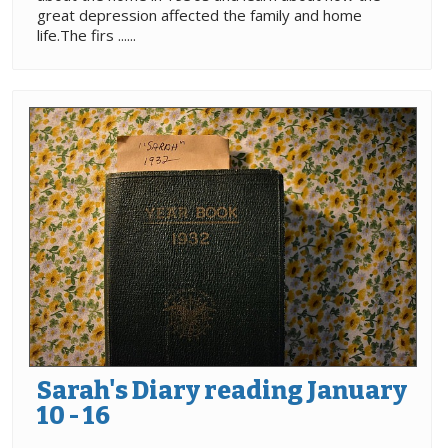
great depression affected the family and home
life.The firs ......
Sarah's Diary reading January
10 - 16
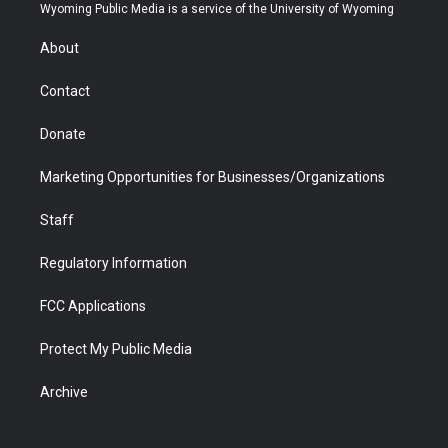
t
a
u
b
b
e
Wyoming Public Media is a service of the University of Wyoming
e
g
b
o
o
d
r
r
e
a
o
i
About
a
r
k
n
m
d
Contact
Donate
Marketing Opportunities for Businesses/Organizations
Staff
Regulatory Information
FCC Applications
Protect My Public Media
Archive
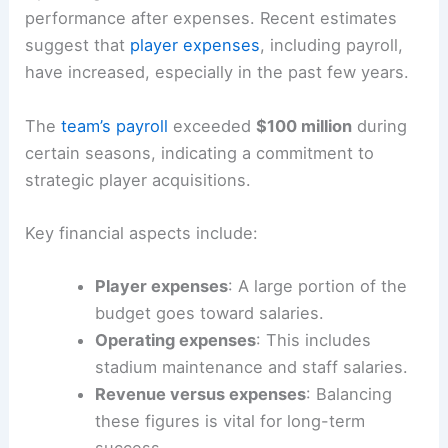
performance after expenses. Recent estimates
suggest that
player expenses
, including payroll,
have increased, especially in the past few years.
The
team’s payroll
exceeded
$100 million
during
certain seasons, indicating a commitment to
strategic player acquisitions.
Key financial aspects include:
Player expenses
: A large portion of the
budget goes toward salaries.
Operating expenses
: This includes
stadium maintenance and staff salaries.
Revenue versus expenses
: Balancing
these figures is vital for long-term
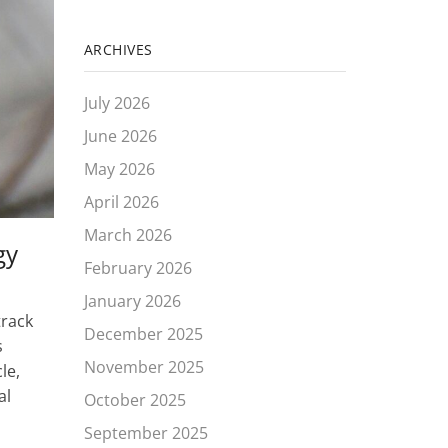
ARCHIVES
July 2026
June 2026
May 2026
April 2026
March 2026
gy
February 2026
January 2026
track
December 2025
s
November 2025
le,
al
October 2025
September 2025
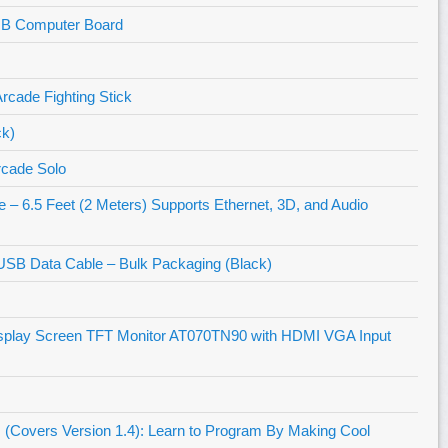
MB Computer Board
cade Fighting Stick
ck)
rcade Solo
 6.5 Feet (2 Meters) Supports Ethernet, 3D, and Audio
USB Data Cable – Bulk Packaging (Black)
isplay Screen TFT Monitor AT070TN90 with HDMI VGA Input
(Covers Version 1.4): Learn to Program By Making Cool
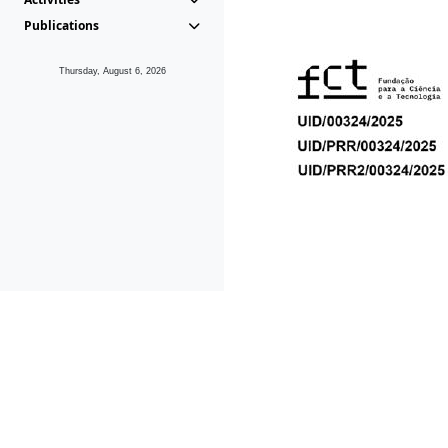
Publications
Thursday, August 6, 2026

...

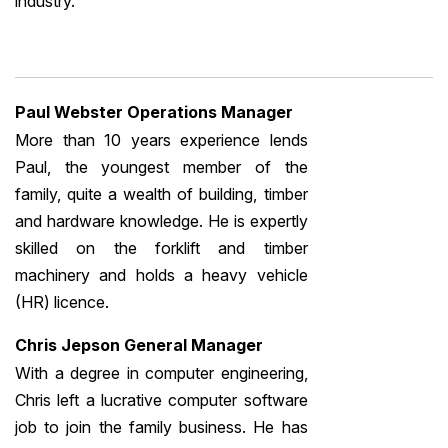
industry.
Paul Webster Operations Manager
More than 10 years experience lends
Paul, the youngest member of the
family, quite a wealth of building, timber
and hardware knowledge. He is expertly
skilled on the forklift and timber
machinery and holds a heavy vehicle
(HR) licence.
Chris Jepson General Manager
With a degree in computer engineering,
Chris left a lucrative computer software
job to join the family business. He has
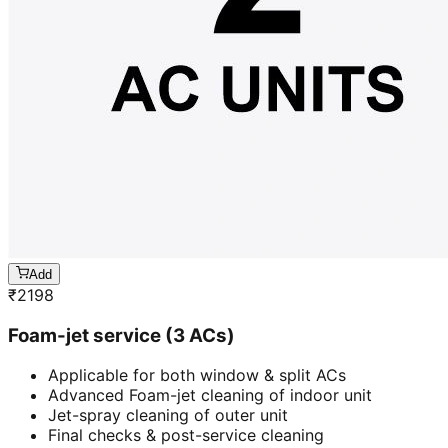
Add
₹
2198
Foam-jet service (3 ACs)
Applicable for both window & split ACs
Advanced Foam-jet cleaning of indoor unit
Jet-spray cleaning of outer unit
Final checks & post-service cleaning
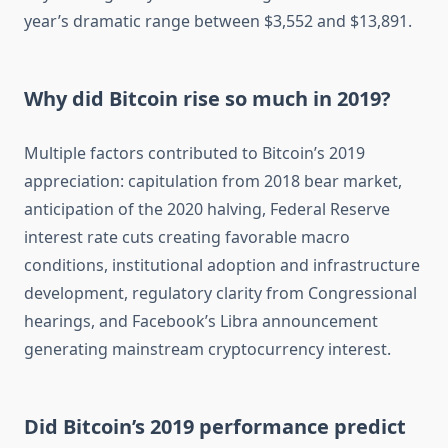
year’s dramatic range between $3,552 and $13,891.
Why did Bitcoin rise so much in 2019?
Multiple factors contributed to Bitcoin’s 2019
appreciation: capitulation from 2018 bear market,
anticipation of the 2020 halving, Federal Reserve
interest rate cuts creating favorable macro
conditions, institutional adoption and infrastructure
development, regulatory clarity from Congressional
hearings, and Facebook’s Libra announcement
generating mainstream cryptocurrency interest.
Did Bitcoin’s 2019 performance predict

**Directive:**
The data above holds the lines to copy: start at the one with "USB Data Cable – Bulk Packaging (Black)", stop at the one with "Thursday, August 6, 2026", include both, copy them exactly without pictures, and copy nothing else.

**Written solution:**
USB Data Cable – Bulk Packaging (Black)
isplay Screen TFT Monitor AT070TN90 with HDMI VGA Input
(Covers Version 1.4): Learn to Program By Making Cool
Publications
Thursday, August 6, 2026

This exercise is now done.